Liquid history Of New Orleans: Chapter Tiki !
Just say Pontchartrain Beach and most people my age who grew up in New Orleans will grin like a overgrown kid.
And there was no “beach” to speak of but an amusement park that rivaled the best we’d ever seen. The Zephyr was a roller coaster that would give any grown up whip lash and scare the dickens out of any kid.
Ferris wheel, bumper cars and the scariest of all, the Wild Maus. Don’t even ask. Let’s just say the Wild Maus ride had a harrowing 90° right turn several stories in the air over the parking lot. Sometimes the right turn was scarier than planned.
The Batt family ran the amusement park that even hosted Elvis on its stage…

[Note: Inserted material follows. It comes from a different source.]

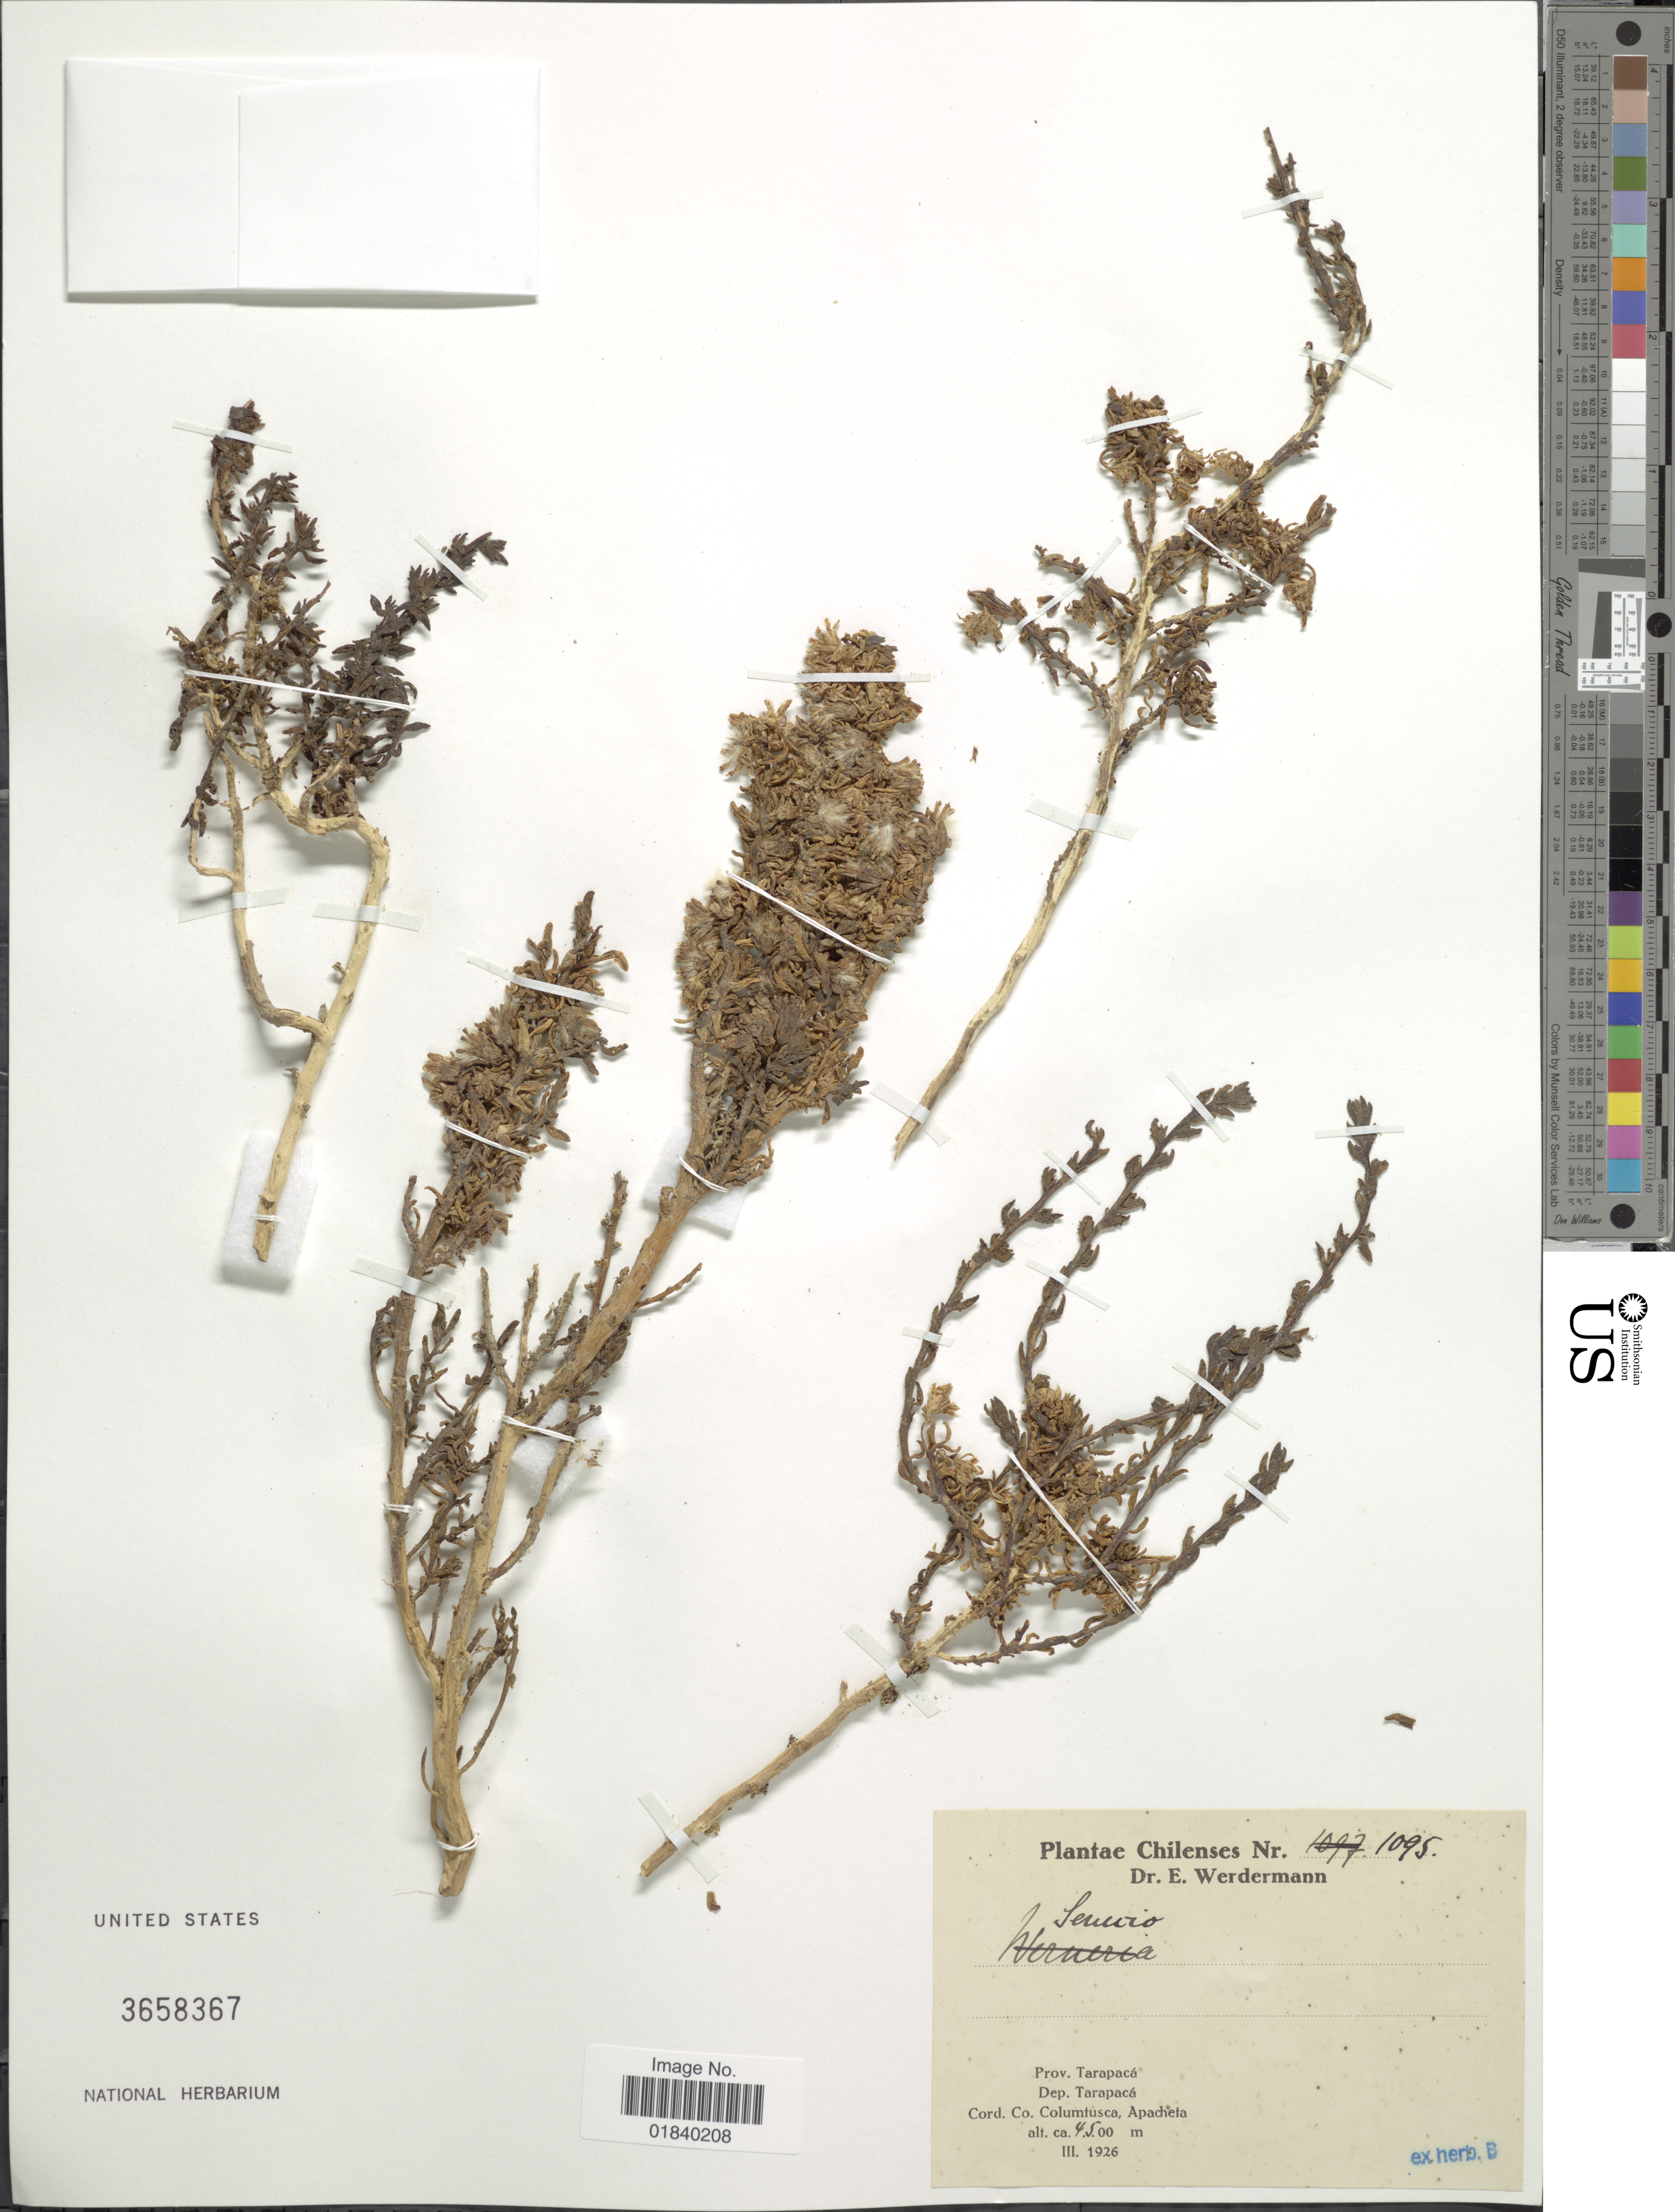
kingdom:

…and their own Polynesian themed restaurant (the adult’s playground) Bali Hai.
Bali Hai had the whole schtick: thatched roofs, coconut drinks served in coconuts, umbrellas in all the drinks and on and on. Trader Vic would have been proud. You would go out to dinner with your parents and they’d order a few Polynesian treats and send you on your way to throw basketballs at rigged milk jugs, or stand in a room that spun so fast when the floor dropped out beneath you you stuck to the wall. Fun! You’d run back into the restaurant for more tickets and your parents would gladly oblige having run into loads of people they needed to share a hairy coconut drink with. What a racket! We all loved it!
The Batts were the perfect hosts and since we were family friends with the Batt boys, Jay and Bryan. We even got invited to private parties!
Little did I know that my mom Ella and Aunt Dottie had befriended Trader Vic himself, Vic Bergeron.
Revered in the cocktail world for the entire genre of Tiki drinks, restaurateurs call him the originator of the “theme restaurant.” He developed the Polynesian theme in a Quonset hut bedecked with palm fronds and thatched roofs, drinks served in exotic glasses with flowers floating in them and fire and on and on.
His theory on food was to never serve anything your guests could compare with what anybody else was serving. If the guy down the street put out grilled shrimp, he’d serve Polynesian shrimp on a stick that he flared at the table.
Mom’s stories of being flown around California on Trader Vic’s own airplane (we didn’t know anyone who had their own airplane in the ‘50’s. He called it TWA – for “Teeny Weeny Airline”) thrilled us all.
But back at our very own Polynesian wonderland we came of age drinking Mai Tais and Fog Cutters.
Just another chapter in the “liquid history of New Orleans.”
- Ti
Many of these fantastic photos come courtesy of the site Pontchartrain Beach Remembered. Thanks so much!
Another great site we found for photos is PontartrainBeach.com.







April 20th, 2009 @ 12:22 am
Love the story of this amazing New Orleans treasure. With friends like the Batts and Trader Vic how could you not have grown up with a refined taste for tropical drinks and Polynesian parties. It’s time for something with rum…
April 20th, 2009 @ 9:05 am
takes you back to the good old days, even if you missed them.
September 28th, 2009 @ 4:02 pm
We had a Wild Maus ride at the Pike in Long Beach which closed in 1979. That sharp right turn was much scarier than today’s roller coasters. You really felt like there was a chance that it could flip you over and down to the ground. Good times.